ENTRIES PROVIDED Block Start

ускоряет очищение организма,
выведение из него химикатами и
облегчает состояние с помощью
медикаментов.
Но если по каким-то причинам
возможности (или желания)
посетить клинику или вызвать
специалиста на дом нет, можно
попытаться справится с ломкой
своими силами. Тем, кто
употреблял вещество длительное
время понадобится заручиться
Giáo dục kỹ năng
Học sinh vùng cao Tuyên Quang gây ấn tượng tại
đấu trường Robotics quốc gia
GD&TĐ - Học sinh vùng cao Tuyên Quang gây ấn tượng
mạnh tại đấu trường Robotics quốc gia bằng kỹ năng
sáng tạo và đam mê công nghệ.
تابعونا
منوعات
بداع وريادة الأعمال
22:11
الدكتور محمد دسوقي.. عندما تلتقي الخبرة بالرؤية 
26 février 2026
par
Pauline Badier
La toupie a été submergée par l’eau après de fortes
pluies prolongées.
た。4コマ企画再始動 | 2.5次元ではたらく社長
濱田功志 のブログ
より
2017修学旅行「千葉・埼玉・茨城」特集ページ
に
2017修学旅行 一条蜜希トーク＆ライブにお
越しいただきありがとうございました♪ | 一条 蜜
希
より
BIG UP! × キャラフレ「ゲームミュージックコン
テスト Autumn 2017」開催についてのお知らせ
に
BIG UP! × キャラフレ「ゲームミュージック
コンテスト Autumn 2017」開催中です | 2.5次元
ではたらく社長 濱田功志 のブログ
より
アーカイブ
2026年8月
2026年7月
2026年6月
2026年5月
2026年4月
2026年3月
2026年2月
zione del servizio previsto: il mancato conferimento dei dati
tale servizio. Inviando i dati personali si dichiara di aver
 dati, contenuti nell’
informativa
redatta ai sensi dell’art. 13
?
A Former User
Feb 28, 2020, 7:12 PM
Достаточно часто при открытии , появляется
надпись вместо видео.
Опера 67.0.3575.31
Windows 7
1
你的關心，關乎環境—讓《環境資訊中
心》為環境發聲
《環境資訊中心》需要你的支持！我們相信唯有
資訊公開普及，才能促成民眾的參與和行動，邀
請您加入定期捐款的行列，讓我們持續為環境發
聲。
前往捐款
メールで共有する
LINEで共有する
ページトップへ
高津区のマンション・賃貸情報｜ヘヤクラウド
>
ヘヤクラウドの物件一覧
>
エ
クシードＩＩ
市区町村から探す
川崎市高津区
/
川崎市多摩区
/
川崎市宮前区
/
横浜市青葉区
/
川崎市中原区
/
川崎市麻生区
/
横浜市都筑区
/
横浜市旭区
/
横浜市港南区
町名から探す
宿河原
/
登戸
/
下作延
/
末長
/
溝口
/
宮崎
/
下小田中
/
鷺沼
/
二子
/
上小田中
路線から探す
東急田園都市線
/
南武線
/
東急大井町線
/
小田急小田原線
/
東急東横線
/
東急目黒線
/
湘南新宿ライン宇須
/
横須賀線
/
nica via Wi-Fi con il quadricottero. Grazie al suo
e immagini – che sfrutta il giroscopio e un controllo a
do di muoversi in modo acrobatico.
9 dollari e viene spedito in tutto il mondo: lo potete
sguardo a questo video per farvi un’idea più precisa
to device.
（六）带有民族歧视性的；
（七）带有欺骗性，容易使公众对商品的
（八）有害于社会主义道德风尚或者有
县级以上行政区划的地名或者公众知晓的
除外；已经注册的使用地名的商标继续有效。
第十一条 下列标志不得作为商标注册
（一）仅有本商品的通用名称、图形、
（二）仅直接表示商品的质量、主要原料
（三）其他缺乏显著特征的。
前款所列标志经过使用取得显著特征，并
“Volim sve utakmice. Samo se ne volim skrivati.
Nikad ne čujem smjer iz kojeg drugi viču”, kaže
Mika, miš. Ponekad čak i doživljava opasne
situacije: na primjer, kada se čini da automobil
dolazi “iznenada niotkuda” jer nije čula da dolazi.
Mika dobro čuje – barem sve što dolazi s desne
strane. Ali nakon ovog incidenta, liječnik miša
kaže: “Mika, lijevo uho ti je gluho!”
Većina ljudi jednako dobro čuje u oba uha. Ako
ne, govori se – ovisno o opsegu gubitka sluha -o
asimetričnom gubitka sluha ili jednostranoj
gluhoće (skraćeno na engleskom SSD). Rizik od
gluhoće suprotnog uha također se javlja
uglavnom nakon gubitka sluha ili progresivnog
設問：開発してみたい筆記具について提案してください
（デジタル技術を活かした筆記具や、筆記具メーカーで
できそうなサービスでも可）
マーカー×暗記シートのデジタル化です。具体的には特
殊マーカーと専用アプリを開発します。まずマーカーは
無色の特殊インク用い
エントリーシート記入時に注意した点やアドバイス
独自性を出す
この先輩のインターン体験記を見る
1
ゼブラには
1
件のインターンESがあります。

ENTRIES PROVIDED Block End

Display each line from the listing above that contains the word "Robotics". Treat uppercase and lowercase letters as different.

SOLUTION
đấu trường Robotics quốc gia
mạnh tại đấu trường Robotics quốc gia bằng kỹ năng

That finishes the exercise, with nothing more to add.